Let there exist 3 valid probability distributions: $p_1(x), p_2(x), p_3(x)$
does the following inequality hold: $\int_{-\infty}^{\infty}{\sqrt{p_1p_2}+\sqrt{p_2p_3}} \ \ dx \leq 1 + \int_{-\infty}^{\infty}{\sqrt{p_1p_3}} \ \ dx$
Any help with this would be greatly appreciated.
On
Ok, here you go: take $p_1 = U(0,0.5)$, $p_2 = U(0,1)$ and $p_3 = U(0.5,1)$. Then $$\int_{-\infty}^{\infty}{\sqrt{p_1p_2}}\ dx = \sqrt{2} / 2$$ $$\int_{-\infty}^{\infty}{\sqrt{p_2p_3}}\ dx = \sqrt{2} / 2$$ $$\int_{-\infty}^{\infty}{\sqrt{p_1p_3}}\ dx = 0$$ so the inequality does not hold.
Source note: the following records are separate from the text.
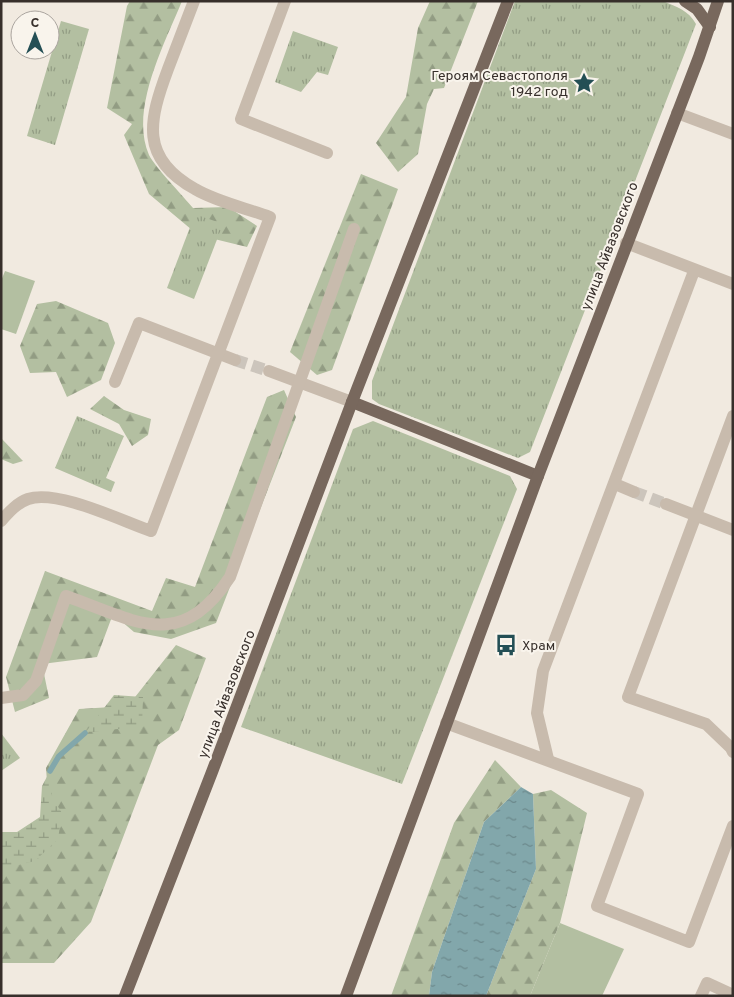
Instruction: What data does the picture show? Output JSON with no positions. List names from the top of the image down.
{
  "streets": {
    "main road": ["улица Айвазовского"]
  },
  "places": {
    "place": ["Героям Севастополя 1942 год"],
    "bus stop": ["Храм"]
  },
  "north": "top"
}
Now, a bit on how to come to it: take $x = \sqrt{p_1}$, $y = \sqrt{p_1}$, $z = \sqrt{p_1}$, and let $<\!\cdot\,,\cdot\!>$ be a standard scalar product on $L^2$. Your problem is rephrased the following way:
given $x,y,z$ are unit vectors in $L^2$, prove(?) following: $$<\!x\,,y\!>+<\!y\,,z\!> \ \le\ 1\, + <\!x\,,z\!>.$$ Now, if you write $1$ as $<\!x\,,x\!>$ and apply scalar product rules you get: $$<\!y\,,x+z\!> \ \le\ <\!x\,,x+z\!>.$$ One can easily find lots of examples where this equality doesn't hold.
No, it does not generally hold.
Let $p_1(x) = \delta(0) $, $p_2(x) = 0.5 \delta(0) + 0.5 \delta(1) $, $p_3(x) = \delta(1) $, then you should have
$$ \int_{-\infty}^{\infty}{\sqrt{p_1p_2}+\sqrt{p_2p_3}} \ \ dx = 2 \sqrt{0.5} \leq 1 + \int_{-\infty}^{\infty}{\sqrt{p_1p_3}} \ \ dx = 1 $$ which is wrong.